PROBLEM STATEMENT:
Quote all of the data that follows exactly as written, skipping the images.

** DATA SECTION follows **

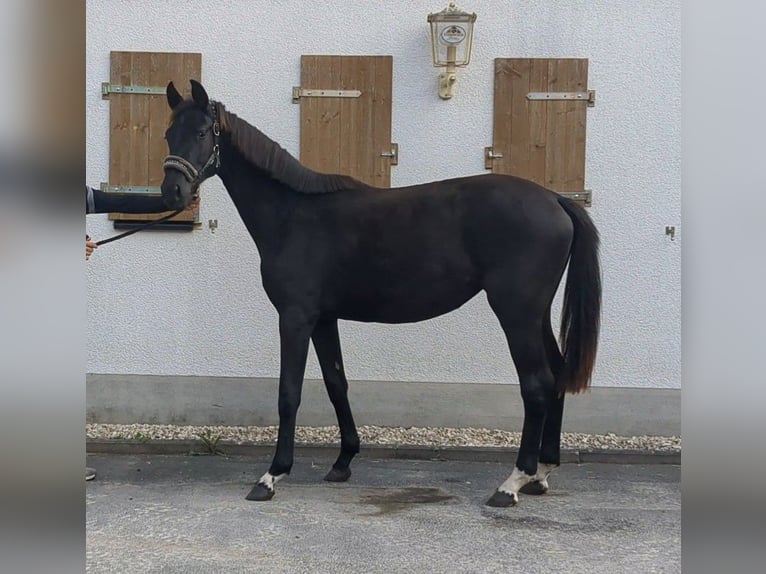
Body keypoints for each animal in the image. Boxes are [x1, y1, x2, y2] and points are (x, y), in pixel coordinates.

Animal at [161, 80, 601, 507]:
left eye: (202, 132)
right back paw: (542, 474)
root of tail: (555, 200)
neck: (293, 215)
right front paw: (343, 461)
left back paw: (512, 483)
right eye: (168, 133)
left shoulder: (295, 317)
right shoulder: (323, 318)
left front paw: (272, 476)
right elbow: (336, 384)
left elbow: (289, 392)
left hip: (515, 312)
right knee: (556, 374)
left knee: (537, 384)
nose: (172, 192)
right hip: (535, 313)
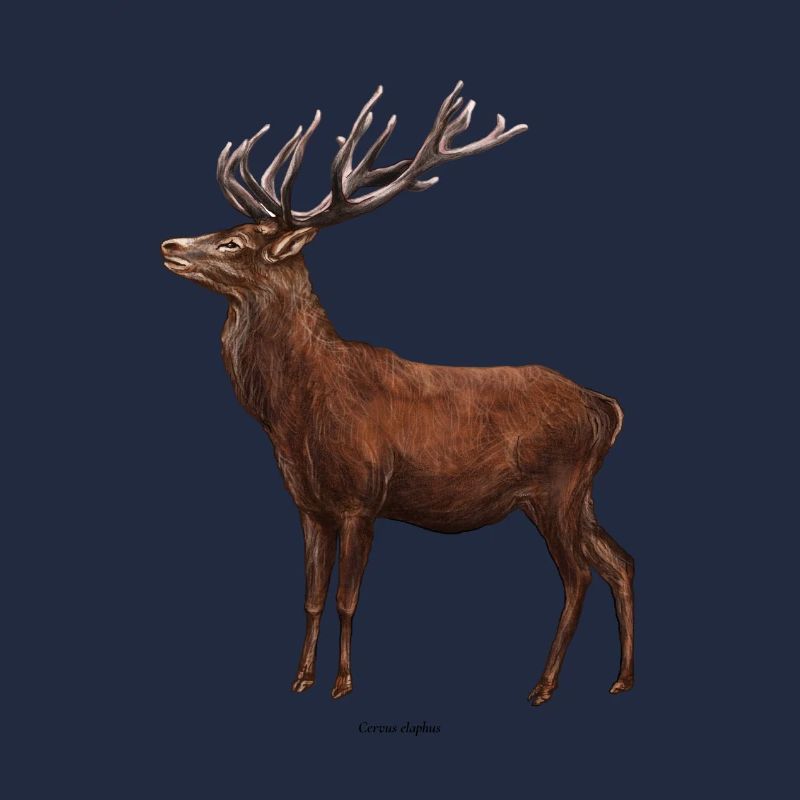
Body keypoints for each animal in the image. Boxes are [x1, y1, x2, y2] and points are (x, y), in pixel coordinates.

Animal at [161, 82, 634, 706]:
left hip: (555, 487)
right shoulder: (309, 505)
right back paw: (621, 678)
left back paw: (543, 685)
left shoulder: (362, 497)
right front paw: (300, 677)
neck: (291, 413)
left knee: (578, 576)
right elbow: (311, 597)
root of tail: (606, 406)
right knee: (620, 562)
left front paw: (342, 682)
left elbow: (346, 599)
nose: (168, 244)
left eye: (232, 242)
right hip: (580, 494)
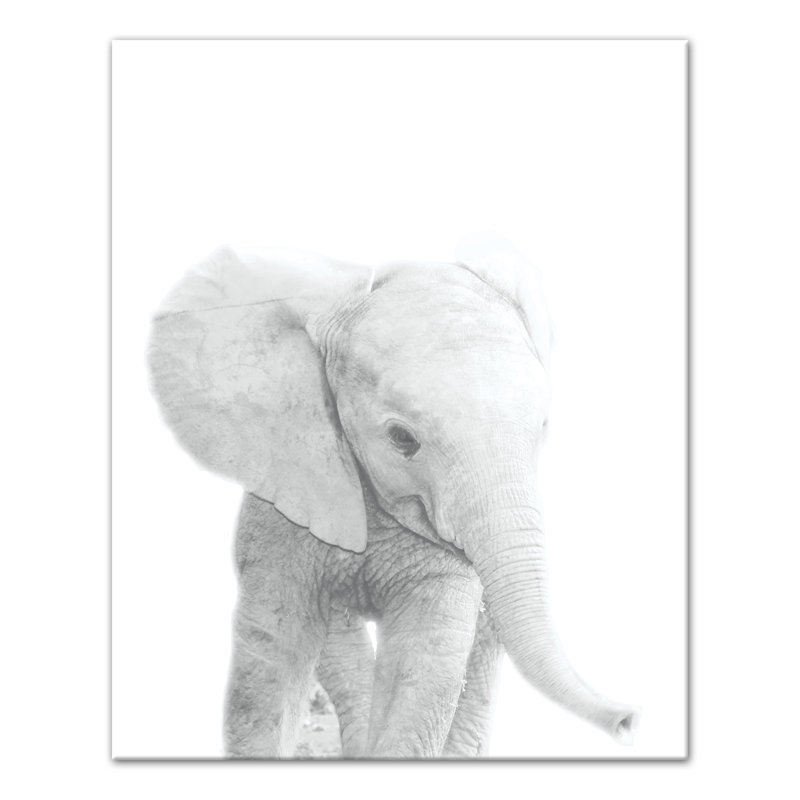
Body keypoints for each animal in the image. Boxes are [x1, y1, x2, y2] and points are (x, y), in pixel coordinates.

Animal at [147, 237, 639, 758]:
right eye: (403, 439)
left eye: (542, 429)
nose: (628, 720)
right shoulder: (283, 501)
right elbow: (271, 650)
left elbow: (424, 662)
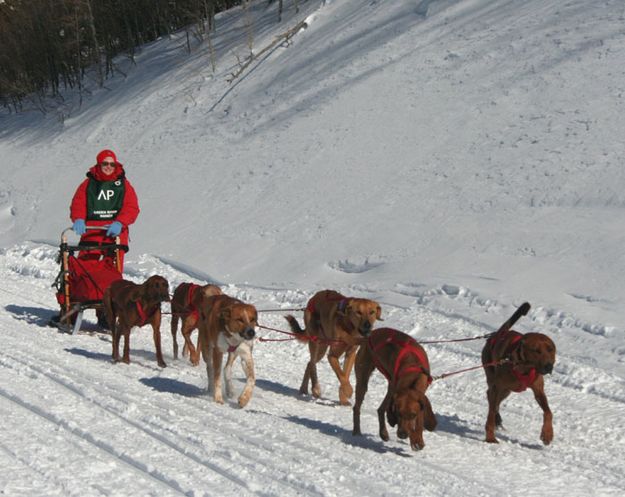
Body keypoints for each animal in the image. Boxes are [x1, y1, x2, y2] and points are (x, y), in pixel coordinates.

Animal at [480, 300, 552, 444]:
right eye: (536, 350)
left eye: (550, 349)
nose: (549, 366)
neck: (524, 367)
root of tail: (498, 333)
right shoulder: (496, 387)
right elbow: (490, 413)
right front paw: (490, 437)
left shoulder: (538, 390)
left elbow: (548, 412)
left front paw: (547, 433)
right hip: (494, 380)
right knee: (492, 399)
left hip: (506, 390)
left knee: (496, 403)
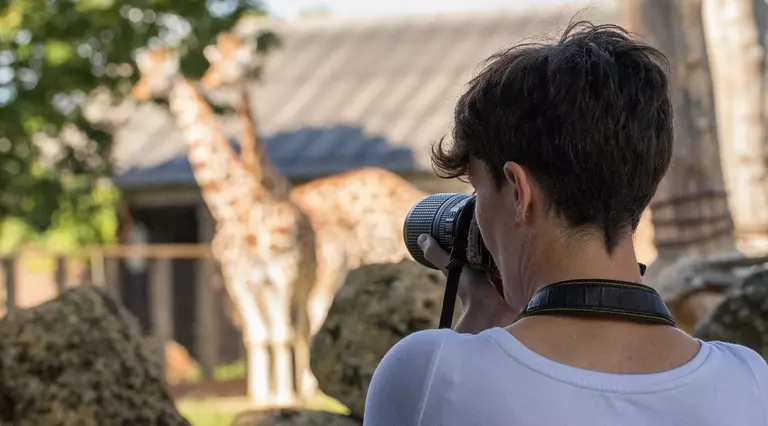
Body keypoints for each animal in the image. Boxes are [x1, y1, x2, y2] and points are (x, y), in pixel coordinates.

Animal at [130, 45, 316, 406]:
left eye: (160, 73)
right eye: (144, 71)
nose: (138, 91)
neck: (235, 205)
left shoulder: (279, 272)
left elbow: (278, 334)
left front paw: (281, 399)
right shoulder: (239, 279)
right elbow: (259, 336)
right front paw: (262, 398)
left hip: (305, 277)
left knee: (300, 327)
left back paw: (303, 391)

** End of DATA SECTION **

ANSWER SPACE:
Body keypoints for each animal in the image. Boxes are [x1, y1, x2, y2] and points are (x, y), in pixel coordinates.

Animal at [161, 80, 601, 507]:
left eye: (202, 132)
right back paw: (542, 474)
root of tail: (555, 200)
neck: (293, 215)
right front paw: (343, 461)
left back paw: (512, 483)
right eye: (168, 133)
left shoulder: (295, 317)
right shoulder: (323, 318)
left front paw: (272, 476)
right elbow: (336, 384)
left elbow: (289, 392)
left hip: (515, 312)
right knee: (556, 374)
left knee: (537, 384)
nose: (172, 192)
right hip: (535, 313)
Body keypoints for each animal in the image. Boxes are [x1, y1, x2, y2] and points are (x, y), in pixel coordinates.

Animal at [161, 82, 634, 706]:
left hip: (555, 487)
right shoulder: (309, 505)
right back paw: (621, 678)
left back paw: (543, 685)
left shoulder: (362, 497)
right front paw: (300, 677)
neck: (291, 413)
left knee: (578, 576)
right elbow: (311, 597)
root of tail: (606, 406)
right knee: (620, 562)
left front paw: (342, 682)
left elbow: (346, 599)
nose: (168, 244)
left eye: (232, 242)
right hip: (580, 494)
Body keypoints for each animal in the image. Boxes are [x1, y1, x2, y2] and points are (x, y), in pixel coordinates.

Animal at [147, 237, 639, 758]:
right eye: (403, 439)
left eye: (542, 429)
nose: (628, 720)
right shoulder: (283, 501)
right elbow: (271, 650)
left elbow: (424, 662)
Body keypoints for each animal in the image. Boxes are [x1, y1, x2, y2] and points are (x, y), in pixel coordinates.

Animal at [480, 300, 552, 444]:
right eye: (536, 350)
left eye: (550, 349)
nose: (549, 366)
neck: (524, 367)
root of tail: (498, 333)
right shoulder: (496, 387)
right elbow: (490, 413)
right front paw: (490, 437)
left shoulder: (538, 390)
left elbow: (548, 412)
left front paw: (547, 433)
right hip: (494, 380)
right knee: (492, 399)
left hip: (506, 390)
left knee: (496, 403)
Body keypoints for each animal in the image. Boxes are [x1, y1, x2, y2] and points are (x, y), in pixel coordinates.

Animal at [130, 45, 316, 406]:
left eye: (160, 73)
right eye: (144, 71)
nose: (138, 91)
neck: (235, 205)
left shoulder: (279, 272)
left elbow: (278, 334)
left front paw: (281, 399)
right shoulder: (239, 279)
right elbow: (259, 336)
right front paw: (262, 398)
left hip: (305, 277)
left knee: (300, 327)
left back paw: (303, 391)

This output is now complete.